Ewing, who was 75, had attended state board meetings up until three weeks ago. He spent the last 10 days of his life in a Montgomery Hospice acute care center in Rockville.
Under state law, the school board's president and vice president serve one-year terms, but can be re-elected to the positions by the other board members.
The state school board sets the statewide policy for all school systems. It also acts as an arbitrator by voting on appeals that come from the local school level.
On Thursday, Gov. Martin O'Malley (D) appointed physicist Sylvester J. Gates Jr. of Prince George's County, PTA advocate Madhu Sidhu of Kent County and administrator Guffrie M. Smith Jr. of Calvert County to the state school board, replacing Dunbar Brooks, Richard L. Goodall and Karabelle A. L. Pizzigati, who were term-limited.
Ewing, who was appointed to the state board by O'Malley in 2007, will not be forgotten, state board members said.
"I thought he was always prepared," said state school board President James H. DeGraffenreidt Jr., who worked with Ewing for one year. "Even when he disagreed, he always set a positive tone."
Ewing often was a maverick on the state board.

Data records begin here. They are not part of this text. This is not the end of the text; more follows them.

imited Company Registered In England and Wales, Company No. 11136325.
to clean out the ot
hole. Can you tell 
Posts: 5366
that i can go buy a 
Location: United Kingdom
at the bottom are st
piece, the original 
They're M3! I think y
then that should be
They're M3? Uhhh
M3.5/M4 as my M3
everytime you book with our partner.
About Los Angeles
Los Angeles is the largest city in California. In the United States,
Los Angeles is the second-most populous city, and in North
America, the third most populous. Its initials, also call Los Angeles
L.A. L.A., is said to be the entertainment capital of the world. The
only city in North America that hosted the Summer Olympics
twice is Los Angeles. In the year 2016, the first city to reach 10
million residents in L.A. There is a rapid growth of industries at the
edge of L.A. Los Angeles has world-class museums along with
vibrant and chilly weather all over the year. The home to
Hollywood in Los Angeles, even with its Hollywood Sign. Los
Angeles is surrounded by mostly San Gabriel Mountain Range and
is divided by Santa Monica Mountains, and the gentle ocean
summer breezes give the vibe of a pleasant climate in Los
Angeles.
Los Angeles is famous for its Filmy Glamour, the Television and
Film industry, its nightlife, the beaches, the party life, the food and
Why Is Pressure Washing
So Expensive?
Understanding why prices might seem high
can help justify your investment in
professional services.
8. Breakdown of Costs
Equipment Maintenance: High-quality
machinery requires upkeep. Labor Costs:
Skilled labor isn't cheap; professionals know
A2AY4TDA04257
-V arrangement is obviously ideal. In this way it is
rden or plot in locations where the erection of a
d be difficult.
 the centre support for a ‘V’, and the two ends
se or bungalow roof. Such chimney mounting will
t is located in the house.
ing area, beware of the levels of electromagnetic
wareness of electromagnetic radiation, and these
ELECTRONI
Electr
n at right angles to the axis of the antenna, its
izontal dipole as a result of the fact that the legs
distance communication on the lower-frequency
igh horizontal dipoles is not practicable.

In 2007, for instance, he was one of four board members who voted against the High School Assessments as a graduation requirement for the class of 2009. He argued that those students should not be required to pass the exams because the state education department had not perfected them yet. Also that year, he was the lone dissenting vote in an appeal from Montgomery County activists to keep open the district's secondary learning centers for special-needs students.
The Montgomery County school system had been arbitrary in the way they reached their decision," Ewing told The Gazette at the time. People had a much abbreviated time period to speak to the issue. It came up in the superintendent's budget rather abruptly; there wasn't much notice of it."
Ewing, of Silver Spring, was not immune to controversy during his time with the state board. In late 2007, he and the other O'Malley appointees voted against reappointing Nancy S. Grasmick as state superintendent of schools.
Most recently, Ewing was one of two board members to vote in favor of Montgomery's request to waive its maintenance-of-effort requirement for fiscal 2010, which began Wednesday. Under maintenance-of-effort laws, counties must fund its school systems at least at the same level as the previous year.
DeGraffenreidt said that he and Ewing often would meet with senior staffers at the state education department to set the agenda for board meetings.
"He was a professional and dedicated all the way through the year we worked together," he said. "I really did like him and appreciated his dedication."
Dunbar Brooks recalled a time when Ewing took his wife to Italy for a vacation. While he was there, Ewing bumped into an educator and the two began talking about how to bring different education programs to the states, Brooks said.
"It didn't matter where he was, he was always thinking about education, even on a trip to Italy," Brooks said. "I don't know how his wife felt about that."
Brooks, the state school board's president when Ewing was appointed, also remembered him as a voracious reader. Board members have to read reams of papers, but "Blair said, I love to read, send me everything you got.' He loved to study the issues."
Karabelle A. L. Pizzigati, who also worked with Ewing, said his support for early-childhood education had a great impact at the state level.
"He always raised very good questions about all matters that came to the board," Pizzigati said. "Blair was very key in suggesting direction and setting the benchmark."
Before his time on the state board, Ewing spent 22 years on the Montgomery County school board, including two stints as president. Pizzigati, a former PTA advocate in the county, had known Ewing since the late 1970s.
"I am exiting state board service," Pizzigati said, "and I will miss him as a colleague and a friend, and those coming on won't be as well served because he won't be there."